Four Female Boston College Students Were Attacked With Acid In France
French authorities said they do not believe the attack was terrorism.
Four female Boston College students visiting France were attacked with acid at the Marseille-Saint Charles train station on Sunday, an incident authorities believe is unrelated to terror.
French police arrested a 41-year-old woman in connection to the attack, according to the Associated Press, which cited an anonymous source in the local prosecutor's office.
Two of the women sustained injuries to their faces and one of them has a possible eye injury, the prosecutor's office said. The other two women were also hospitalized for shock. All four women have been released from the hospital.
The prosecutor's office did not provide further details of the women — who are all in their 20s — but Boston College released a statement identifying them as juniors Courtney Siverling, Charlotte Kaufman, and Michelle Krug, who are enrolled in Boston College's Paris program, and junior Kelsey Korsten, who is a student at the Copenhagen Business School in Denmark.
The statement said that Boston College officials are in touch with the students and their parents. The statement also said that police had described the woman who had been arrested as "disturbed".
"It appears that the students are fine, considering the circumstances, though they may require additional treatment for burns," Nick Gozik, director of the office of international programs at the college, told the Boston Globe.

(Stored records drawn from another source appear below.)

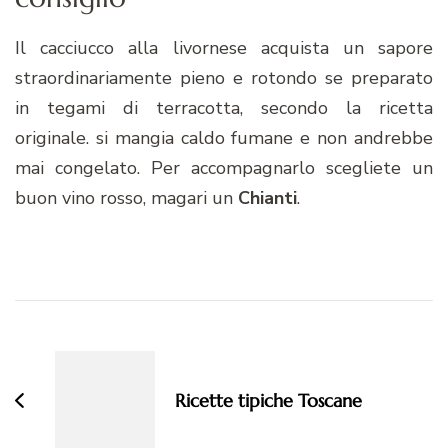
Il cacciucco alla livornese acquista un sapore
straordinariamente pieno e rotondo se preparato
in tegami di terracotta, secondo la ricetta
originale. si mangia caldo fumane e non andrebbe
mai congelato. Per accompagnarlo scegliete un
buon vino rosso, magari un
Chianti
.
Navigazione
articoli
Ricette tipiche Toscane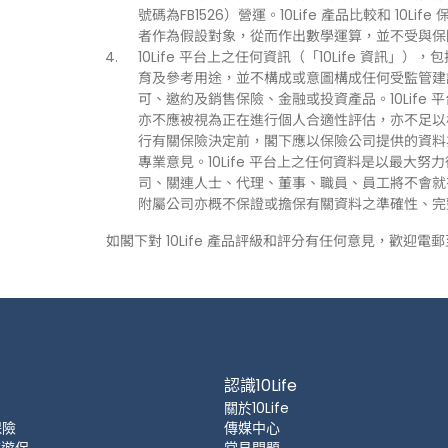
號碼為FB1526）營運。10Life 產品比較和 1
者作為假設對象，從而作出數學運算，並不受與保
10Life 平台上之任何資訊（「10Life 資
育及參考用途，並不構成或意圖構成任何受監管建
可、邀約及銷售保險、金融或投資產品。10Life
亦不應被視為正在進行個人合適性評估，亦不足以
行有關保險決定前，閣下應以保險公司提供的資料
專業意見。10Life 平台上之任何資料是以最大努
司、關連人士、代理、董事、職員、員工將不會就有關
附屬公司亦概不保證或擔保有關資料之準確性、完
如閣下對 10Life 產品評級和評分有任何意見，歡迎電
認識10Life
關於10Life
保險
傳媒中心
 旅遊保
常見問題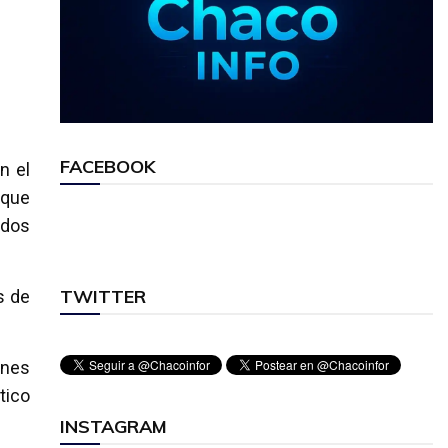
FACEBOOK
n el
 que
ados
TWITTER
s de
ones
tico
INSTAGRAM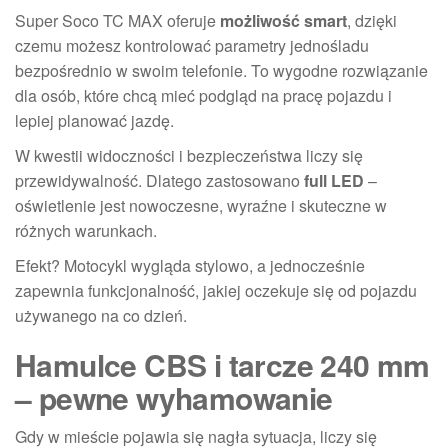
Super Soco TC MAX oferuje
możliwość smart
, dzięki
czemu możesz kontrolować parametry jednośladu
bezpośrednio w swoim telefonie. To wygodne rozwiązanie
dla osób, które chcą mieć podgląd na pracę pojazdu i
lepiej planować jazdę.
W kwestii widoczności i bezpieczeństwa liczy się
przewidywalność. Dlatego zastosowano
full LED
–
oświetlenie jest nowoczesne, wyraźne i skuteczne w
różnych warunkach.
Efekt? Motocykl wygląda stylowo, a jednocześnie
zapewnia funkcjonalność, jakiej oczekuje się od pojazdu
używanego na co dzień.
Hamulce CBS i tarcze 240 mm
– pewne wyhamowanie
Gdy w mieście pojawia się nagła sytuacja, liczy się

Michelle Krug has addressed the incident on her Facebook page late on Sunday night. She said the four students were "doing okay," and asked for prayers for the suspect.
"To fill in those who have not heard, three of my friends and I were attacked this morning at a Marseille train station by a woman suffering from a mental illness, Krug said. "She threw a weak solution of hydrochloric acid at us from a water bottle, which got in one of my eyes and one of my friend's eyes. We were all treated at a local hospital and are anticipating a quick recovery."
She added: "I ask that if you send thoughts and prayers our way, please consider thinking about/praying for our attacker so that she may receive the help she needs and deserves. Mental illness is not a choice and should not be villainized."
French authorities said they do not believe the attack is terrorism.
According to the AP, the suspect did not make any extremist statements. Local media in Marseille reported, citing unidentified police sources, that the alleged assailant has a history of mental health problems and that she allegedly told responding officers she was a victim of acid abuse and wanted others to suffer like she did.